| 감곡장호원 GamgokJanghowon |

Korean name
- Hangul: 감곡장호원역
- Hanja: 甘谷長湖院驛
- Revised Romanization: Gamgokjanghowonyeok
- McCune–Reischauer: Kamgokchanghowŏnyŏk

General information
- Location: 312-1 Wangjang-ri, Eumseong County, Chungcheongbuk-do South Korea
- Operator: Korail
- Line: Jungbunaeryuk Line
- Platforms: 1
- Tracks: 2

Construction
- Structure type: Aboveground

History
- Opened: December 31, 2021

Services
| Preceding station | Korail |  |  | Following station |
| Ganam towards Pangyo |  | Jungbunaeryuk KTX |  | Angseongoncheon towards Mungyeong |

Location

= GamgokJanghowon station =

Rail station in South Korea

GamgokJanghowon station is a railway station on the Jungbunaeryuk Line in South Korea.

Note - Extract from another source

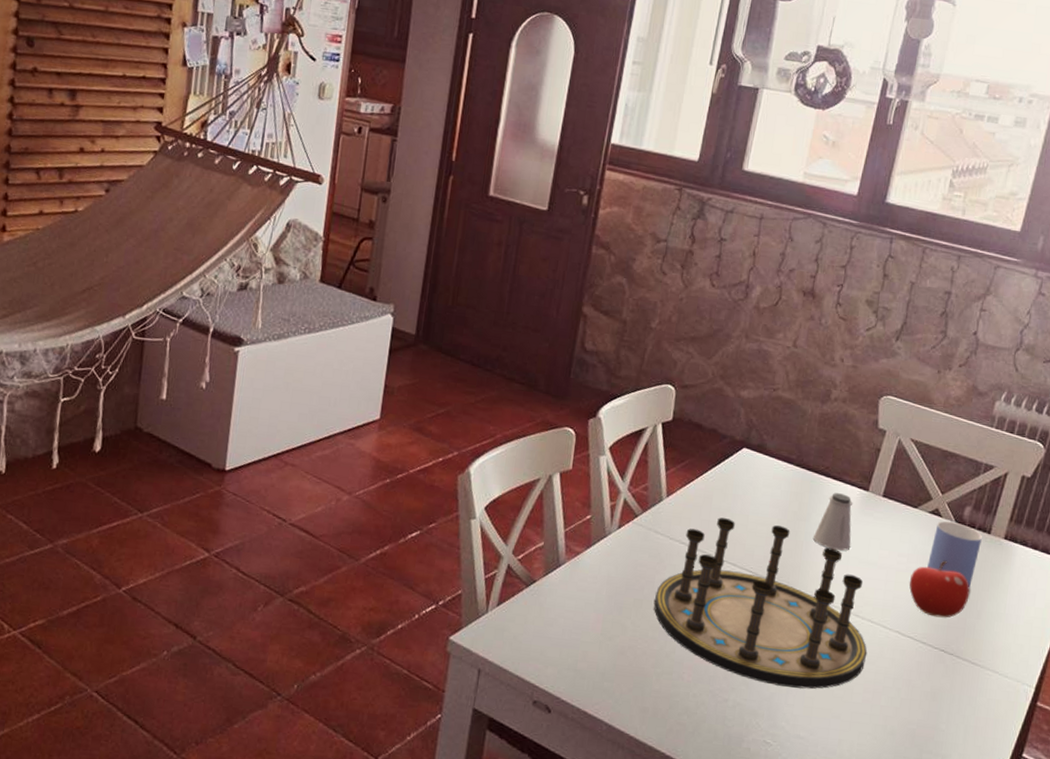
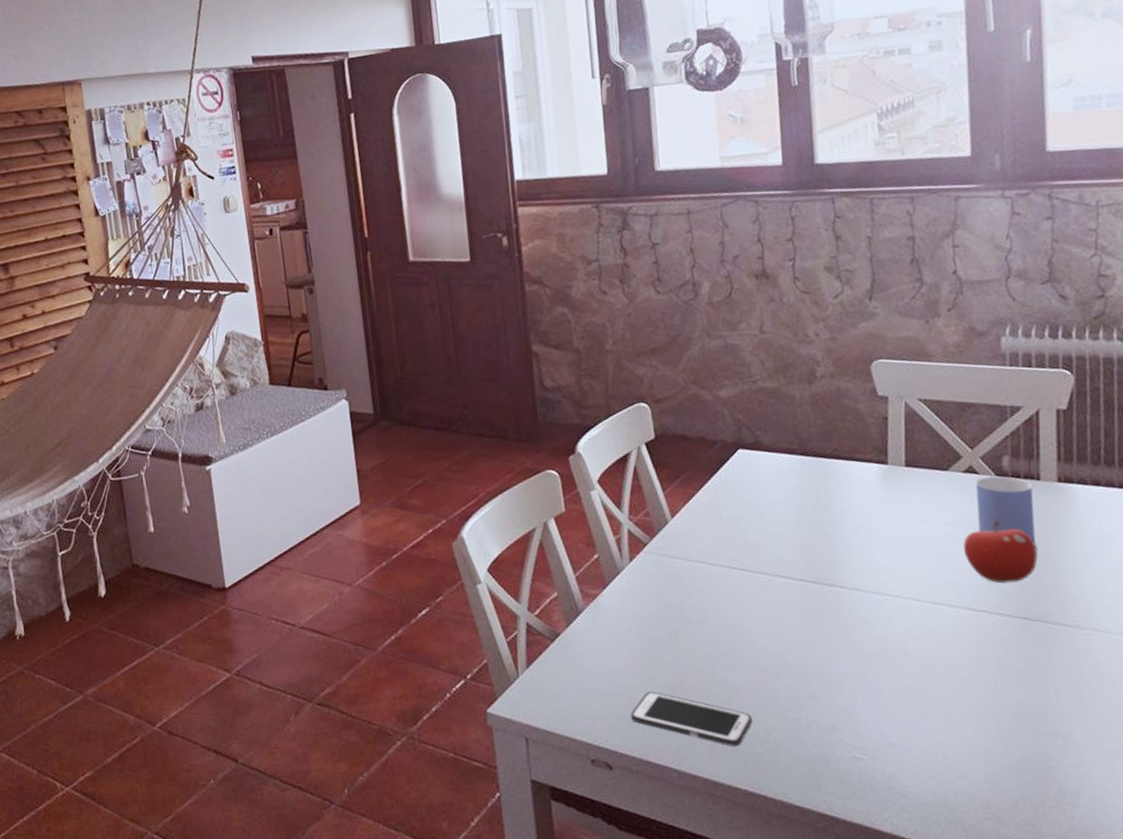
cell phone: none [579,649,688,714] -> present [630,691,753,747]
board game: present [653,517,868,689] -> none [688,521,941,694]
saltshaker: present [813,493,853,551] -> none [841,473,887,535]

== Station location and name dispute ==
There was a conflict between the residents of Janghowon-eup, Icheon City and Gamgok-myeon, Eumseong County regarding the location selection for the station. In 2014, the residents of Gamgok-myeon demanded that GamgokJanghowon Station be located 300 meters towards the Gamgok-myeon direction. In 2015, the Korea National Railway proposed a compromise by moving the station location approximately 35 meters towards Gamgok-myeon and increasing the size of the station by 30 meters towards Gamgok-myeon. While the residents of Gamgok-myeon accepted this compromise, a dispute arose over the station name. In 2015, the residents of Janghowon-eup suggested that the station should be named Janghowon Station. However, the Ministry of Land, Infrastructure and Transport supported the residents of Gamgok-myeon, resulting in the station being named GamgokJanghowon Station. Nevertheless, this decision continues to be a subject of ongoing controversy.